In another show we might glimpse a few seconds of Robbie’s breakdown before the camera cuts away. In The Pitt, the sequence is uncomfortably long, and raw: another provocation of empathy. As you watch him gasp for breath and struggle to regain composure, you consider the toll that was placed on health workers around the world during the pandemic and the lasting impacts of that unprecedented crisis. It’s hard to watch, but it gives our collective trauma the airtime it deserves.
On that point: if, like me, you’re tired of the glossy, perfect doctors you see on many TV shows that somehow manage to run a full code without smudging their lipstick, this show is for you.
The Pitt doesn’t shy away from showing how flawed the medical staff are as they battle their own demons.

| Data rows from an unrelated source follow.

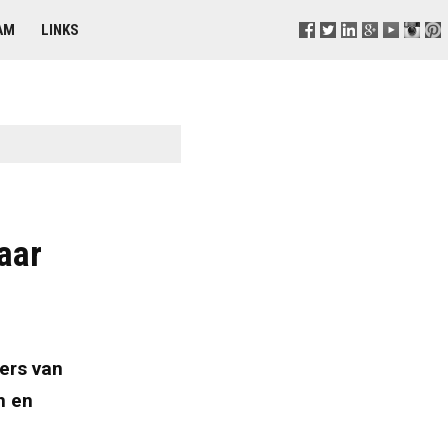
AM
LINKS
aar
ers van
n en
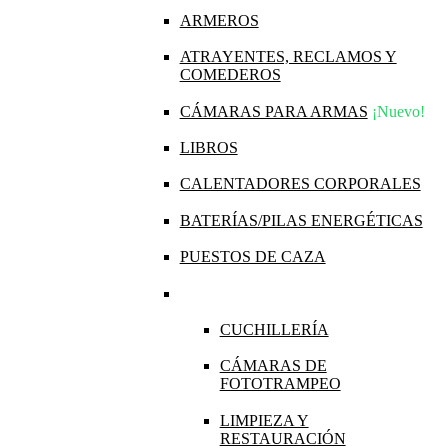
ARMEROS
ATRAYENTES, RECLAMOS Y
COMEDEROS
CÁMARAS PARA ARMAS
¡Nuevo!
LIBROS
CALENTADORES CORPORALES
BATERÍAS/PILAS ENERGÉTICAS
PUESTOS DE CAZA
CUCHILLERÍA
CÁMARAS DE
FOTOTRAMPEO
LIMPIEZA Y
RESTAURACIÓN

It’s not just Robbie’s ill-timed panic attacks. One doctor is exposed for stealing prescription medication; another is wearing a police-issued ankle monitor under her scrubs. One doctor realises she’s miscarrying in the ER bathroom; another is distracted by incessant phone calls from her mum.
Still, the show keeps it collegial: there is bleed-through from variously messy personal lives, but we do not follow The Pitt’s staff home. That has the effect of communicating how all-consuming their jobs are – and how impossible it is to leave it all behind once their shift finally ends.
Time to clock in for your shift
Still dubious? Give it a go. I guarantee just a couple of episodes will give you new perspective on what medical staff have to go through every day, and I think all of us need this perspective.
Next time you’re frustrated by long wait times, confused why there’s no space for a proper bed when you are admitted, or convinced ChatGPT knows more than a trained physician, you may benefit from an instructive sense of déjà vu. There are many professions about which we can all remain blissfully ignorant, but unfortunately, healthcare is not one of them. We will all have to face the realities in some capacity so, no matter which country you are tuning in from, I recommend clocking in for your shift at The Pitt and paying close attention.